Exercise goal: Omit each picture as you copy the entries exactly.

Data to process:
=== Section Start ===

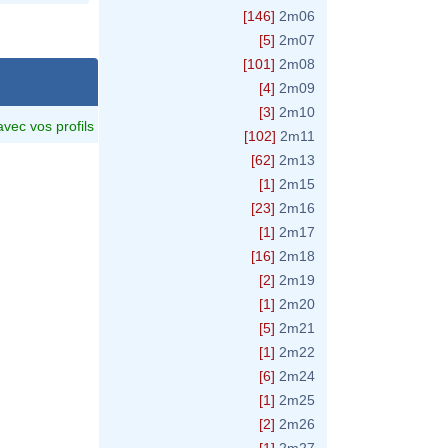
[146]
2m06
[5]
2m07
[101]
2m08
[4]
2m09
[3]
2m10
avec vos profils
[102]
2m11
[62]
2m13
[1]
2m15
[23]
2m16
[1]
2m17
[16]
2m18
[2]
2m19
[1]
2m20
[5]
2m21
[1]
2m22
jpg
[6]
2m24
[1]
2m25
[2]
2m26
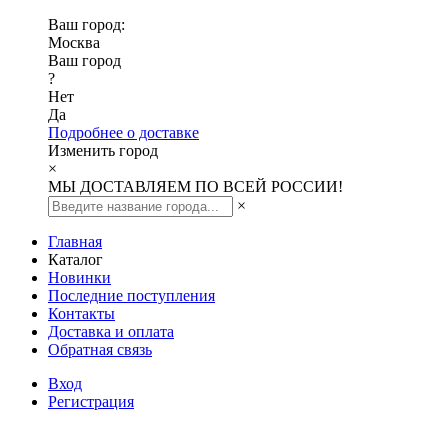
Ваш город:
Москва
Ваш город
?
Нет
Да
Подробнее о доставке
Изменить город
×
МЫ ДОСТАВЛЯЕМ ПО ВСЕЙ РОССИИ!
×
Главная
Каталог
Новинки
Последние поступления
Контакты
Доставка и оплата
Обратная связь
Вход
Регистрация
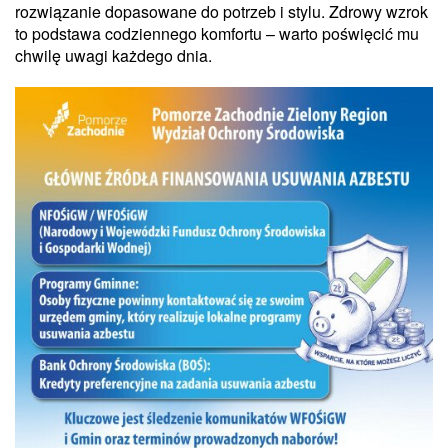
rozwiązanie dopasowane do potrzeb i stylu. Zdrowy wzrok
to podstawa codziennego komfortu – warto poświęcić mu
chwilę uwagi każdego dnia.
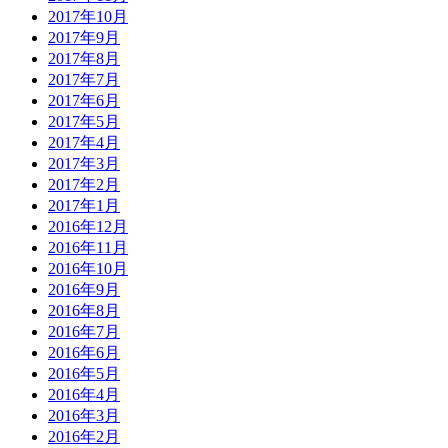
2017年10月
2017年9月
2017年8月
2017年7月
2017年6月
2017年5月
2017年4月
2017年3月
2017年2月
2017年1月
2016年12月
2016年11月
2016年10月
2016年9月
2016年8月
2016年7月
2016年6月
2016年5月
2016年4月
2016年3月
2016年2月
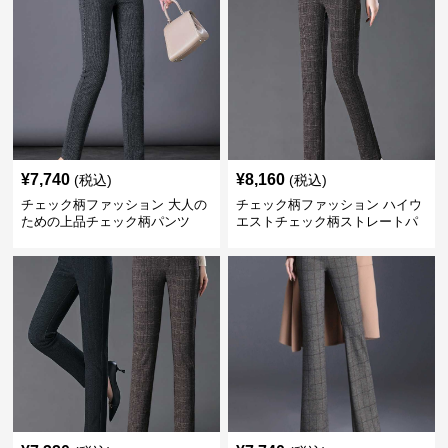
¥
7,740
¥
8,160
(税込)
(税込)
チェック柄ファッション 大人の
チェック柄ファッション ハイウ
ための上品チェック柄パンツ
エストチェック柄ストレートパ
ンツ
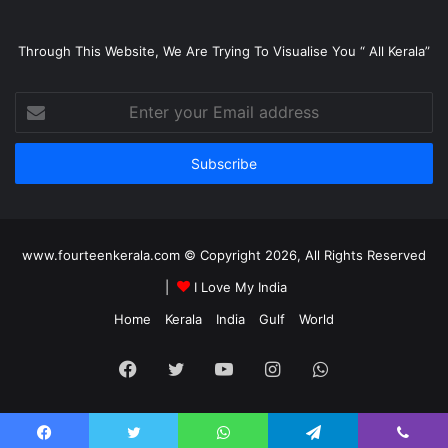
Through This Website, We Are Trying To Visualise You “ All Kerala”
Enter
your
Email
address
www.fourteenkerala.com © Copyright 2026, All Rights Reserved
|
I Love My India
Home
Kerala
India
Gulf
World
Facebook
Twitter
YouTube
Instagram
WhatsApp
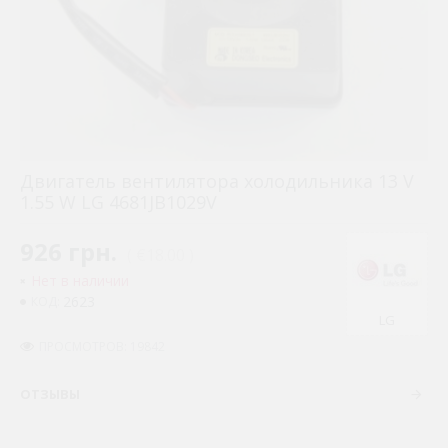
Двигатель вентилятора холодильника 13 V
1.55 W LG 4681JB1029V
926 грн.
( €18.00 )
Нет в наличии
2623
КОД:
LG
ПРОСМОТРОВ: 19842
ОТЗЫВЫ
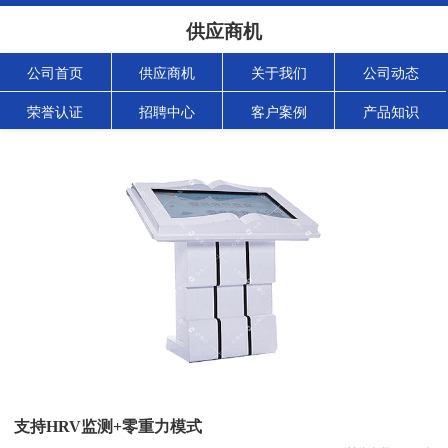
供应商机
公司首页
供应商机
关于我们
公司动态
荣誉认证
招聘中心
客户案例
产品知识
支持HRV监测+零重力模式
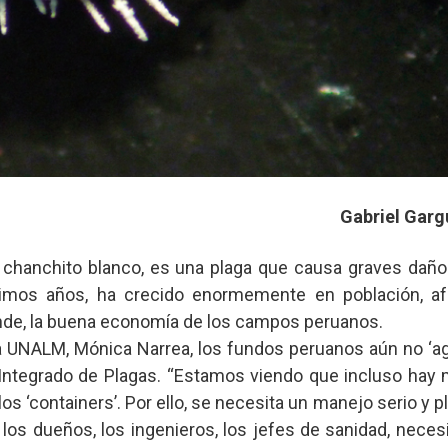
Gabriel Garg
 o chanchito blanco, es una plaga que causa graves daño
timos años, ha crecido enormemente en población, af
ende, la buena economía de los campos peruanos.
a UNALM, Mónica Narrea, los fundos peruanos aún no ‘ag
Integrado de Plagas. “Estamos viendo que incluso hay
 los ‘containers’. Por ello, se necesita un manejo serio y p
los dueños, los ingenieros, los jefes de sanidad, necesi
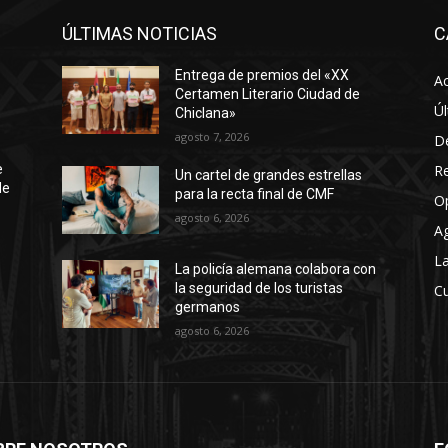
ÚLTIMAS NOTICIAS
C
Entrega de premios del «XX
Ac
Certamen Literario Ciudad de
Úl
Chiclana»
agosto 7, 2026
D
R
e
Un cartel de grandes estrellas
de
para la recta final de CMF
O
agosto 6, 2026
A
La
La policía alemana colabora con
la seguridad de los turistas
Cu
germanos
agosto 6, 2026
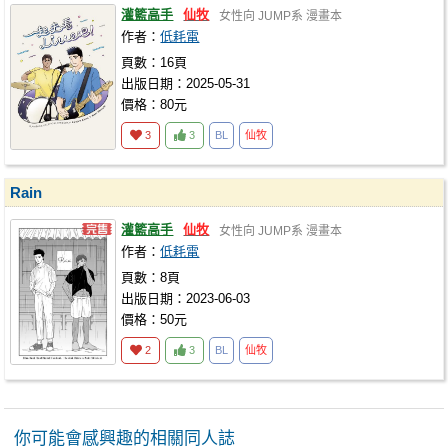
灌籃高手
仙牧
女性向
JUMP系
漫畫本
作者：
低耗電
頁數：16頁
出版日期：2025-05-31
價格：80元
3
3
BL
仙牧
Rain
灌籃高手
仙牧
女性向
JUMP系
漫畫本
作者：
低耗電
頁數：8頁
出版日期：2023-06-03
價格：50元
2
3
BL
仙牧
你可能會感興趣的相關同人誌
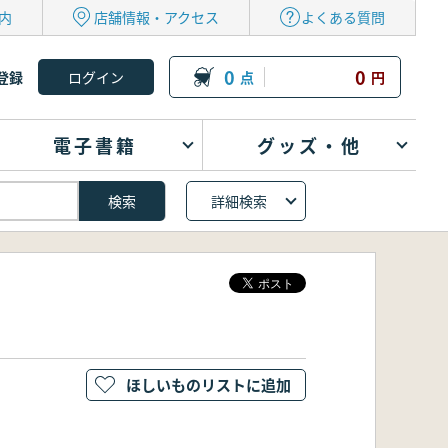
内
店舗情報・アクセス
よくある質問
0
0
登録
点
円
電子書籍
グッズ・他
詳細検索
ほしいものリストに追加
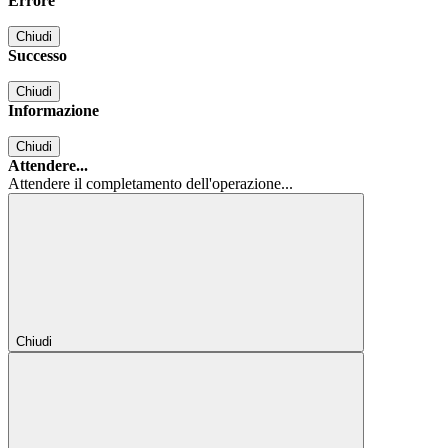
Errore
Chiudi
Successo
Chiudi
Informazione
Chiudi
Attendere...
Attendere il completamento dell'operazione...
Chiudi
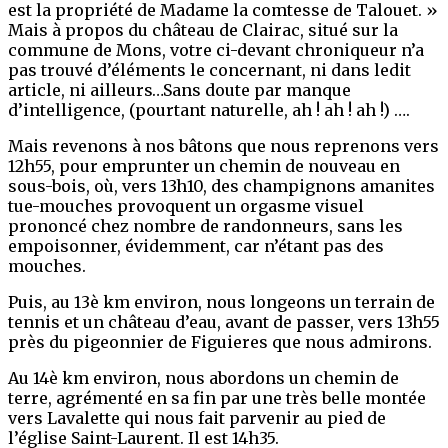
est la propriété de Madame la comtesse de Talouet. »
Mais à propos du château de Clairac, situé sur la
commune de Mons, votre ci-devant chroniqueur n’a
pas trouvé d’éléments le concernant, ni dans ledit
article, ni ailleurs…Sans doute par manque
d’intelligence, (pourtant naturelle, ah ! ah ! ah !) ….
Mais revenons à nos bâtons que nous reprenons vers
12h55, pour emprunter un chemin de nouveau en
sous-bois, où, vers 13h10, des champignons amanites
tue-mouches provoquent un orgasme visuel
prononcé chez nombre de randonneurs, sans les
empoisonner, évidemment, car n’étant pas des
mouches.
Puis, au 13è km environ, nous longeons un terrain de
tennis et un château d’eau, avant de passer, vers 13h55
près du pigeonnier de Figuieres que nous admirons.
Au 14è km environ, nous abordons un chemin de
terre, agrémenté en sa fin par une très belle montée
vers Lavalette qui nous fait parvenir au pied de
l’église Saint-Laurent. Il est 14h35.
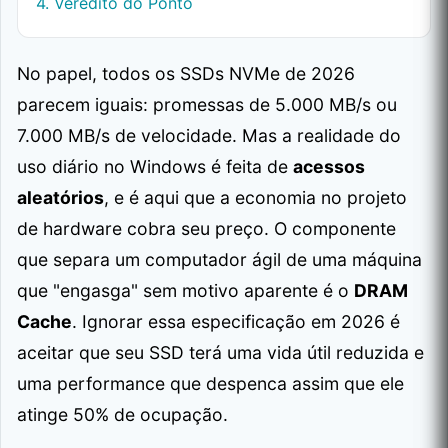
4. Veredito do Ponto
No papel, todos os SSDs NVMe de 2026
parecem iguais: promessas de 5.000 MB/s ou
7.000 MB/s de velocidade. Mas a realidade do
uso diário no Windows é feita de
acessos
aleatórios
, e é aqui que a economia no projeto
de hardware cobra seu preço. O componente
que separa um computador ágil de uma máquina
que "engasga" sem motivo aparente é o
DRAM
Cache
. Ignorar essa especificação em 2026 é
aceitar que seu SSD terá uma vida útil reduzida e
uma performance que despenca assim que ele
atinge 50% de ocupação.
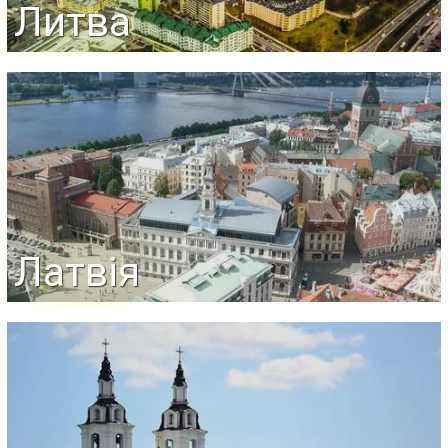
Литва
Латвія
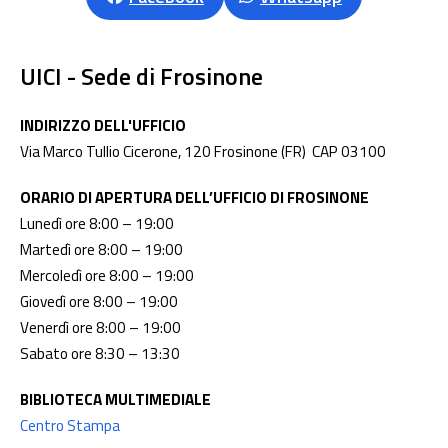
UICI - Sede di Frosinone
INDIRIZZO DELL'UFFICIO
Via Marco Tullio Cicerone, 120 Frosinone (FR)
CAP 03100
ORARIO DI APERTURA DELL’UFFICIO DI FROSINONE
Lunedì ore 8:00 – 19:00
Martedì ore 8:00 – 19:00
Mercoledì ore 8:00 – 19:00
Giovedì ore 8:00 – 19:00
Venerdì ore 8:00 – 19:00
Sabato ore 8:30 – 13:30
BIBLIOTECA MULTIMEDIALE
Centro Stampa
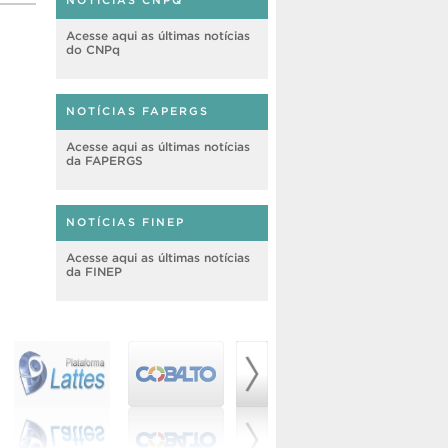
NOTÍCIAS CNPQ
Acesse aqui as últimas notícias
do CNPq
NOTÍCIAS FAPERGS
Acesse aqui as últimas notícias
da FAPERGS
NOTÍCIAS FINEP
Acesse aqui as últimas notícias
da FINEP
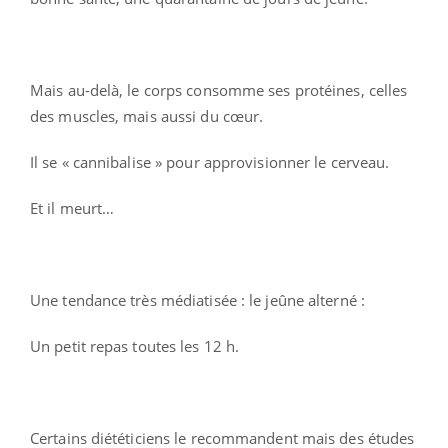
Mais au-delà, le corps consomme ses protéines, celles
des muscles, mais aussi du cœur.
Il se « cannibalise » pour approvisionner le cerveau.
Et il meurt…
Une tendance très médiatisée : le jeûne alterné :
Un petit repas toutes les 12 h.
Certains diététiciens le recommandent mais des études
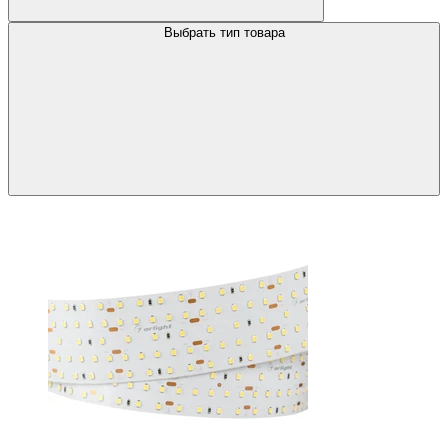
Выбрать тип товара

=== Section End ===

Response to this task:
[146]
2m06
[5]
2m07
[101]
2m08
[4]
2m09
[3]
2m10
avec vos profils
[102]
2m11
[62]
2m13
[1]
2m15
[23]
2m16
[1]
2m17
[16]
2m18
[2]
2m19
[1]
2m20
[5]
2m21
[1]
2m22
jpg
[6]
2m24
[1]
2m25
[2]
2m26
Ваш город:
Москва
Ваш город
?
Нет
Да
Подробнее о доставке
Изменить город
×
МЫ ДОСТАВЛЯЕМ ПО ВСЕЙ РОССИИ!
×
Главная
Каталог
Новинки
Последние поступления
Контакты
Доставка и оплата
Обратная связь
Вход
Регистрация
rozwiązanie dopasowane do potrzeb i stylu. Zdrowy wzrok
to podstawa codziennego komfortu – warto poświęcić mu
chwilę uwagi każdego dnia.
2017年10月
2017年9月
2017年8月
2017年7月
2017年6月
2017年5月
2017年4月
2017年3月
2017年2月
2017年1月
2016年12月
2016年11月
2016年10月
2016年9月
2016年8月
2016年7月
2016年6月
2016年5月
2016年4月
2016年3月
2016年2月
¥
7,740
¥
8,160
(税込)
(税込)
チェック柄ファッション 大人の
チェック柄ファッション ハイウ
ための上品チェック柄パンツ
エストチェック柄ストレートパ
ンツ
Through This Website, We Are Trying To Visualise You “ All Kerala”
Enter
your
Email
address
www.fourteenkerala.com © Copyright 2026, All Rights Reserved
|
I Love My India
Home
Kerala
India
Gulf
World
Facebook
Twitter
YouTube
Instagram
WhatsApp
Двигатель вентилятора холодильника 13 V
1.55 W LG 4681JB1029V
926 грн.
( €18.00 )
Нет в наличии
2623
КОД:
LG
ПРОСМОТРОВ: 19842
ОТЗЫВЫ
供应商机
公司首页
供应商机
关于我们
公司动态
荣誉认证
招聘中心
客户案例
产品知识
支持HRV监测+零重力模式
Gabriel Garg
 o chanchito blanco, es una plaga que causa graves daño
timos años, ha crecido enormemente en población, af
ende, la buena economía de los campos peruanos.
a UNALM, Mónica Narrea, los fundos peruanos aún no ‘ag
Integrado de Plagas. “Estamos viendo que incluso hay
 los ‘containers’. Por ello, se necesita un manejo serio y p
los dueños, los ingenieros, los jefes de sanidad, necesi
ÚLTIMAS NOTICIAS
C
Entrega de premios del «XX
Ac
Certamen Literario Ciudad de
Úl
Chiclana»
agosto 7, 2026
D
R
e
Un cartel de grandes estrellas
de
para la recta final de CMF
O
agosto 6, 2026
A
La
La policía alemana colabora con
la seguridad de los turistas
Cu
germanos
agosto 6, 2026
灌籃高手
仙牧
女性向
JUMP系
漫畫本
作者：
低耗電
頁數：16頁
出版日期：2025-05-31
價格：80元
3
3
BL
仙牧
Rain
灌籃高手
仙牧
女性向
JUMP系
漫畫本
作者：
低耗電
頁數：8頁
出版日期：2023-06-03
價格：50元
2
3
BL
仙牧
你可能會感興趣的相關同人誌
内
店舗情報・アクセス
よくある質問
0
0
登録
点
円
電子書籍
グッズ・他
詳細検索
ほしいものリストに追加
Errore
Chiudi
Successo
Chiudi
Informazione
Chiudi
Attendere...
Attendere il completamento dell'operazione...
Chiudi
est la propriété de Madame la comtesse de Talouet. »
Mais à propos du château de Clairac, situé sur la
commune de Mons, votre ci-devant chroniqueur n’a
pas trouvé d’éléments le concernant, ni dans ledit
article, ni ailleurs…Sans doute par manque
d’intelligence, (pourtant naturelle, ah ! ah ! ah !) ….
Mais revenons à nos bâtons que nous reprenons vers
12h55, pour emprunter un chemin de nouveau en
sous-bois, où, vers 13h10, des champignons amanites
tue-mouches provoquent un orgasme visuel
prononcé chez nombre de randonneurs, sans les
empoisonner, évidemment, car n’étant pas des
mouches.
Puis, au 13è km environ, nous longeons un terrain de
tennis et un château d’eau, avant de passer, vers 13h55
près du pigeonnier de Figuieres que nous admirons.
Au 14è km environ, nous abordons un chemin de
terre, agrémenté en sa fin par une très belle montée
vers Lavalette qui nous fait parvenir au pied de
l’église Saint-Laurent. Il est 14h35.
4. Veredito do Ponto
No papel, todos os SSDs NVMe de 2026
parecem iguais: promessas de 5.000 MB/s ou
7.000 MB/s de velocidade. Mas a realidade do
uso diário no Windows é feita de
acessos
aleatórios
, e é aqui que a economia no projeto
de hardware cobra seu preço. O componente
que separa um computador ágil de uma máquina
que "engasga" sem motivo aparente é o
DRAM
Cache
. Ignorar essa especificação em 2026 é
aceitar que seu SSD terá uma vida útil reduzida e
uma performance que despenca assim que ele
atinge 50% de ocupação.
Литва
Латвія
UICI - Sede di Frosinone
INDIRIZZO DELL'UFFICIO
Via Marco Tullio Cicerone, 120 Frosinone (FR)
CAP 03100
ORARIO DI APERTURA DELL’UFFICIO DI FROSINONE
Lunedì ore 8:00 – 19:00
Martedì ore 8:00 – 19:00
Mercoledì ore 8:00 – 19:00
Giovedì ore 8:00 – 19:00
Venerdì ore 8:00 – 19:00
Sabato ore 8:30 – 13:30
BIBLIOTECA MULTIMEDIALE
Centro Stampa
NOTÍCIAS CNPQ
Acesse aqui as últimas notícias
do CNPq
NOTÍCIAS FAPERGS
Acesse aqui as últimas notícias
da FAPERGS
NOTÍCIAS FINEP
Acesse aqui as últimas notícias
da FINEP
Mais au-delà, le corps consomme ses protéines, celles
des muscles, mais aussi du cœur.
Il se « cannibalise » pour approvisionner le cerveau.
Et il meurt…
Une tendance très médiatisée : le jeûne alterné :
Un petit repas toutes les 12 h.
Certains diététiciens le recommandent mais des études
Выбрать тип товара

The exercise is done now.